"Why not? That's George Holland's mistake, I fear. Why should he work himself to a fury over the peccadillos of the patriarchs? The principle of the statute of limitations should be applied to such cases. If the world, and the colleges of theology, have dealt lightly with Samson and David and Abraham and Jacob and the rest of them for some thousands of years, why should George Holland rake up things against them, and that, too, on very doubtful evidence? But I should be the last person in the world to complain of the course which he has seen fit to adopt, since it has left you with me a little longer, my dearest child. I did not, of course, oppose your engagement, but I have often asked myself what I should do without you? How should I ever work up my facts, or, what is more important, my quotations, in your absence, Phyllis? On some questions, my dear, you are a veritable Blue-book--yes, an /edition de luxe/ of a Blue-book."
"And I meant to be so useful to him as well," said Phyllis, taking her father's praises more demurely than she had taken his phrases. "I meant to help him in his work."

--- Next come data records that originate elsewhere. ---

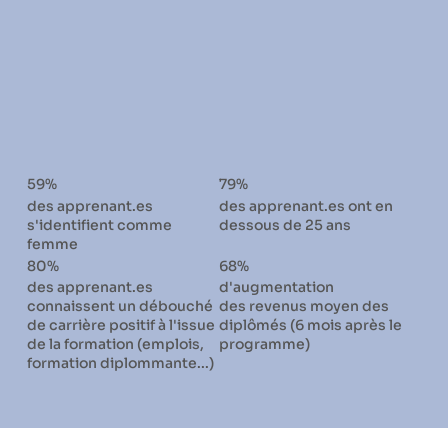
59%
79%
des apprenant.es
des apprenant.es ont en
s'identifient comme
dessous de 25 ans
femme
80%
68%
des apprenant.es
d'augmentation
connaissent un débouché
des revenus moyen des
de carrière positif à l'issue
diplômés (6 mois après le
de la formation (emplois,
programme)
formation diplommante...)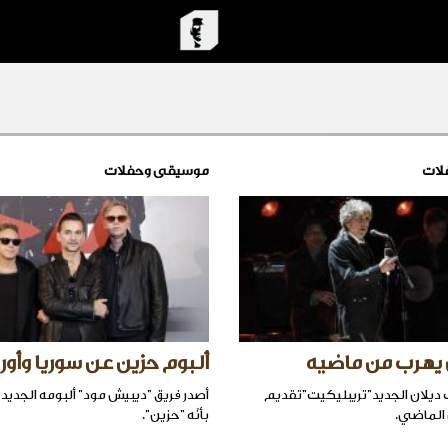
لات
موسيقى وحفلات
 يهرب من ماضيه
ألبوم حزين عن سوريا وأورو
ب ديلان الجديد"تريبليكيت"تقديم
أصدر فريق "ديبيش مود" ألبومه الجدي
 الماضي.
بأنّه "حزين".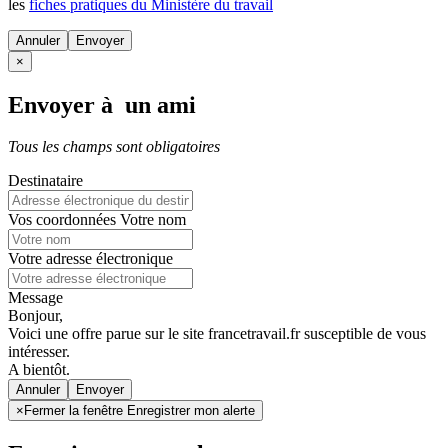
les
fiches pratiques du Ministère du travail
Annuler
×
Envoyer à un ami
Tous les champs sont obligatoires
Destinataire
Vos coordonnées
Votre nom
Votre adresse électronique
Message
Bonjour,
Voici une offre parue sur le site francetravail.fr susceptible de vous
intéresser.
A bientôt.
Annuler
×
Fermer la fenêtre Enregistrer mon alerte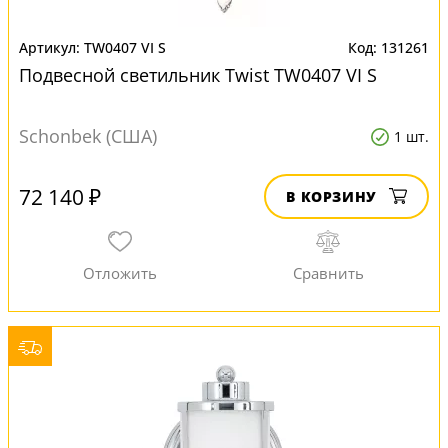
TW0407 VI S
131261
Подвесной светильник Twist TW0407 VI S
Schonbek (США)
1 шт.
72 140 ₽
В КОРЗИНУ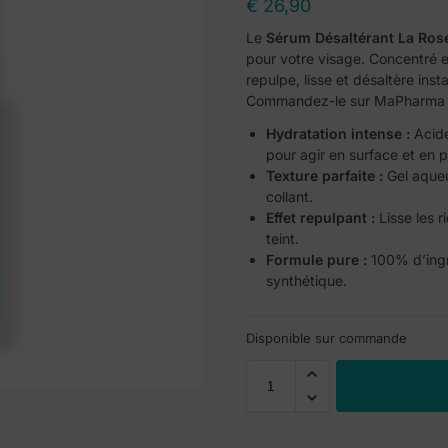
€
26,90
Le
Sérum Désaltérant La Ros
pour votre visage. Concentré en
repulpe, lisse et désaltère in
Commandez-le sur MaPharma pou
Hydratation intense :
Acide
pour agir en surface et en 
Texture parfaite :
Gel aqueux
collant.
Effet repulpant :
Lisse les r
teint.
Formule pure :
100% d’ingré
synthétique.
Disponible sur commande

"Ah, what a fool the man is! How could any man in his senses give up a thing of flesh and blood like you, for the sake of proving or trying to prove, that some people who lived five or six thousand years ago-- if they ever lived at all--would have rendered themselves liable to imprisonment, without the option of a fine, if they lived in England since the passing of certain laws--recent laws, too, we must remember!"
"Anyhow, you have done with him, my dear. A man who can't see that crime is really a question of temperament, and sin invariably a question of geography--well, we'll say no more about it. At what hour did you say he was coming?"

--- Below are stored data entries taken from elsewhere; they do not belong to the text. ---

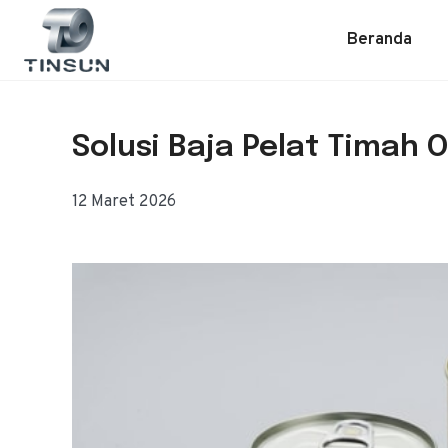
Loncat
ke
Beranda
konten
Solusi Baja Pelat Tima
12 Maret 2026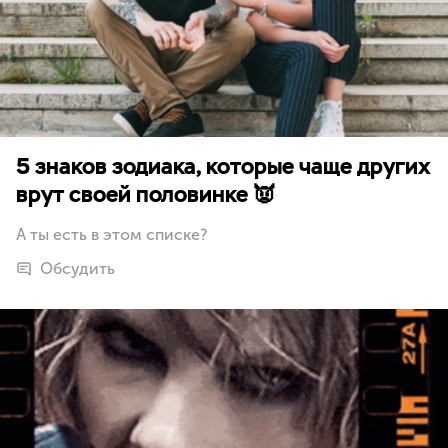
5 знаков зодиака, которые чаще других
врут своей половинке 👿
А ты есть в этом списке?
Обсудить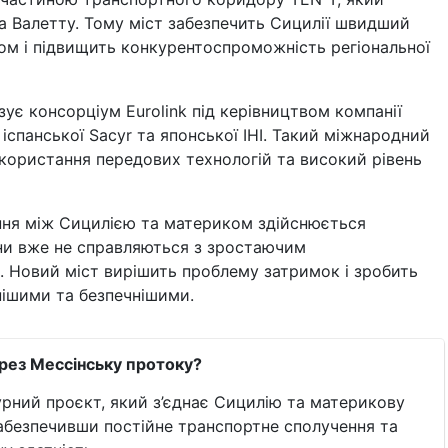
 та Валетту. Тому міст забезпечить Сицилії швидший
ком і підвищить конкурентоспроможність регіональної
зує консорціум Eurolink під керівництвом компанії
 іспанської Sacyr та японської IHI. Такий міжнародний
икористання передових технологій та високий рівень
ння між Сицилією та материком здійснюється
ни вже не справляються з зростаючим
 Новий міст вирішить проблему затримок і зробить
нішими та безпечнішими.
ерез Мессінську протоку?
рний проєкт, який з’єднає Сицилію та материкову
 забезпечивши постійне транспортне сполучення та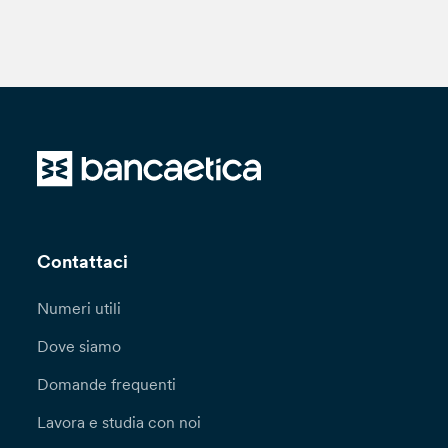
Contattaci
Numeri utili
Dove siamo
Domande frequenti
Lavora e studia con noi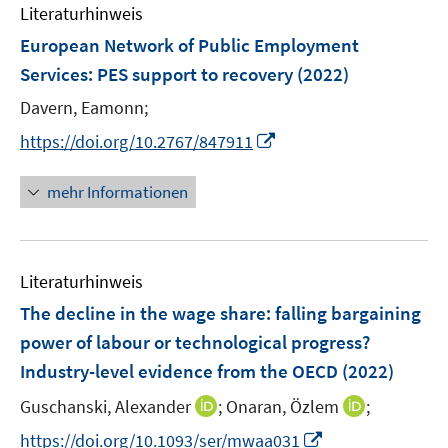
e
F
F
Literaturhinweis
m
n
e
e
F
European Network of Public Employment
n
n
e
Services: PES support to recovery
(2022)
s
s
n
t
t
Davern, Eamonn;
s
e
e
t
I
https://doi.org/10.2767/847911
r
r
e
n
ö
ö
r
n
mehr Informationen
f
f
ö
e
f
f
f
u
n
n
f
e
e
e
n
Literaturhinweis
m
n
n
e
F
The decline in the wage share: falling bargaining
n
e
power of labour or technological progress?
n
Industry-level evidence from the OECD
(2022)
s
t
I
I
Guschanski, Alexander
;
Onaran, Özlem
;
e
n
n
I
https://doi.org/10.1093/ser/mwaa031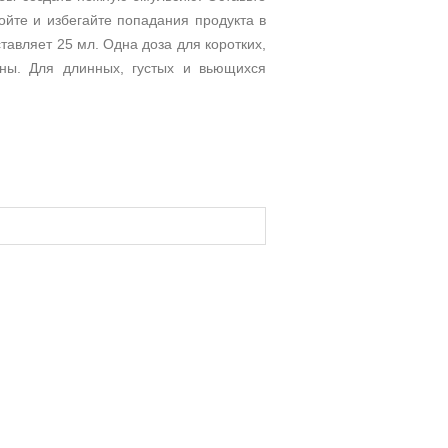
ойте и избегайте попадания продукта в
тавляет 25 мл. Одна доза для коротких,
ины. Для длинных, густых и вьющихся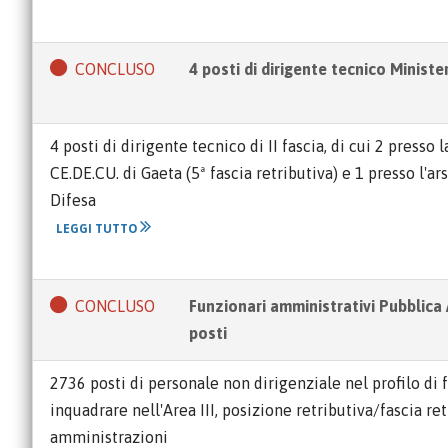
CONCLUSO
4 posti di dirigente tecnico Ministe
4 posti di dirigente tecnico di II fascia, di cui 2 presso 
CE.DE.CU. di Gaeta (5ª fascia retributiva) e 1 presso l'ar
Difesa
LEGGI TUTTO
CONCLUSO
Funzionari amministrativi Pubblic
posti
2736 posti di personale non dirigenziale nel profilo d
inquadrare nell'Area III, posizione retributiva/fascia retr
amministrazioni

"Four. I don't think I shall break down."
"Break down? Why on earth should you break down? You have a mind to know, and you know your own mind. That's everything. But of course you've had no experience of matters of this sort. He was your first real lover?"

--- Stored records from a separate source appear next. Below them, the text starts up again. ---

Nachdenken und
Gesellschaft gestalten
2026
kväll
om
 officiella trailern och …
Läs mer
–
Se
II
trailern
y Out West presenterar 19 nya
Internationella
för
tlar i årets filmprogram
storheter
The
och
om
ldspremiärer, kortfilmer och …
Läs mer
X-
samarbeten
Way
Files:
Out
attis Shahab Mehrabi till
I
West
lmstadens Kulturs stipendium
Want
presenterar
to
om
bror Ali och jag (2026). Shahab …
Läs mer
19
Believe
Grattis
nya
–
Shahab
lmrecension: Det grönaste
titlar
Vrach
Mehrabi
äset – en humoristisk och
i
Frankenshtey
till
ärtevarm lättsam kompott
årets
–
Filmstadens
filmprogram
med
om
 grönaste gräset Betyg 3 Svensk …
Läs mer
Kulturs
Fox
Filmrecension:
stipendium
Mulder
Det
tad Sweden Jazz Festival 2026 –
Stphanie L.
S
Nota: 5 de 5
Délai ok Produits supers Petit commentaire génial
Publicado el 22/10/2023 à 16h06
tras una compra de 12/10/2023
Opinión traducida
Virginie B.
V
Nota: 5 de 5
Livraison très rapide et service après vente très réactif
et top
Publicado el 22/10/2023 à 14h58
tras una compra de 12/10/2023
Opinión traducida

Phyllis' face became crimson. She retained sufficient presence of mind, however, to make a little fuss with the window-blind before letting it down. Her father stared at her for a moment, and there was rather a long pause before he laughed.
"I said 'real lover,' my dear," he remarked. "The real lover is the one who talks definitely about dates and the house agent's commission. As a rule the real lover does not make love. True love is born, not made. But you--Heavens above! perhaps I did an injustice to you--to you and to the men. Maybe you're not such a tyro after all, Phyllis."